## What the task requires
Copy the lines starting at the first one and ending at the one that contains "Shown: h=3 m=52", substituting "legible" for "readable" and changing nothing else.

══════════

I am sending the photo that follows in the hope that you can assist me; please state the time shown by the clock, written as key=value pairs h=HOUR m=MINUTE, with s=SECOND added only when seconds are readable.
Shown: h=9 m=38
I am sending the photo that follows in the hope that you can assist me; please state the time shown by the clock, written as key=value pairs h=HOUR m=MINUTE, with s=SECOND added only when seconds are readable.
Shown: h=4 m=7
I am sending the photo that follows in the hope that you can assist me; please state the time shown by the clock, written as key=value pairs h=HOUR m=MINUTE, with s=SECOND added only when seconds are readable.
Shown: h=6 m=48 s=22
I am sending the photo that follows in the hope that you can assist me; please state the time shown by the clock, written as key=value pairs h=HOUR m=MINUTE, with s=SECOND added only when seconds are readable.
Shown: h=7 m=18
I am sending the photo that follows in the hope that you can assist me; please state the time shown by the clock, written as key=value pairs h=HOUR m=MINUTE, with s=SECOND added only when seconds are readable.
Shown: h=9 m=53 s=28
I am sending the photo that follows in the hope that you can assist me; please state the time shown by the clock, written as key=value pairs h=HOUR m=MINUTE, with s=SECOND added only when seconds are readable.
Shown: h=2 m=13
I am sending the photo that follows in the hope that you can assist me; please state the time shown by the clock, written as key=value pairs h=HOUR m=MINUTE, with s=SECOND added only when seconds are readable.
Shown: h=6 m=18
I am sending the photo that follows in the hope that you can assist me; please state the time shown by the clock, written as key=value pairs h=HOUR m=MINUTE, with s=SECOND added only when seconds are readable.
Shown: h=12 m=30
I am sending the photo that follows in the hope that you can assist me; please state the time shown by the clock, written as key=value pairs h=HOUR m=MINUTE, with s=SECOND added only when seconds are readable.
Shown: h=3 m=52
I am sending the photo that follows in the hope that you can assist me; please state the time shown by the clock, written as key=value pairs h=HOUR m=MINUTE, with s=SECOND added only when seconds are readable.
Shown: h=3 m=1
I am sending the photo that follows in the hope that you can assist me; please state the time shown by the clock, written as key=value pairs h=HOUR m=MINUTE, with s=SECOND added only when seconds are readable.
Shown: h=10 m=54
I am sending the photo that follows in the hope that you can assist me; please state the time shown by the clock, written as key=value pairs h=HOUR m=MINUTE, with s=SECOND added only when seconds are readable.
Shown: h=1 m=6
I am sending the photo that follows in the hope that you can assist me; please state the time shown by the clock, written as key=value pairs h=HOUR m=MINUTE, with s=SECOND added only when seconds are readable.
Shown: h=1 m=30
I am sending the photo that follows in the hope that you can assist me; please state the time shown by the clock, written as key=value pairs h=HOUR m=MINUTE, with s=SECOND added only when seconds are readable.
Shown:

══════════

## Finished exercise
I am sending the photo that follows in the hope that you can assist me; please state the time shown by the clock, written as key=value pairs h=HOUR m=MINUTE, with s=SECOND added only when seconds are legible.
Shown: h=9 m=38
I am sending the photo that follows in the hope that you can assist me; please state the time shown by the clock, written as key=value pairs h=HOUR m=MINUTE, with s=SECOND added only when seconds are legible.
Shown: h=4 m=7
I am sending the photo that follows in the hope that you can assist me; please state the time shown by the clock, written as key=value pairs h=HOUR m=MINUTE, with s=SECOND added only when seconds are legible.
Shown: h=6 m=48 s=22
I am sending the photo that follows in the hope that you can assist me; please state the time shown by the clock, written as key=value pairs h=HOUR m=MINUTE, with s=SECOND added only when seconds are legible.
Shown: h=7 m=18
I am sending the photo that follows in the hope that you can assist me; please state the time shown by the clock, written as key=value pairs h=HOUR m=MINUTE, with s=SECOND added only when seconds are legible.
Shown: h=9 m=53 s=28
I am sending the photo that follows in the hope that you can assist me; please state the time shown by the clock, written as key=value pairs h=HOUR m=MINUTE, with s=SECOND added only when seconds are legible.
Shown: h=2 m=13
I am sending the photo that follows in the hope that you can assist me; please state the time shown by the clock, written as key=value pairs h=HOUR m=MINUTE, with s=SECOND added only when seconds are legible.
Shown: h=6 m=18
I am sending the photo that follows in the hope that you can assist me; please state the time shown by the clock, written as key=value pairs h=HOUR m=MINUTE, with s=SECOND added only when seconds are legible.
Shown: h=12 m=30
I am sending the photo that follows in the hope that you can assist me; please state the time shown by the clock, written as key=value pairs h=HOUR m=MINUTE, with s=SECOND added only when seconds are legible.
Shown: h=3 m=52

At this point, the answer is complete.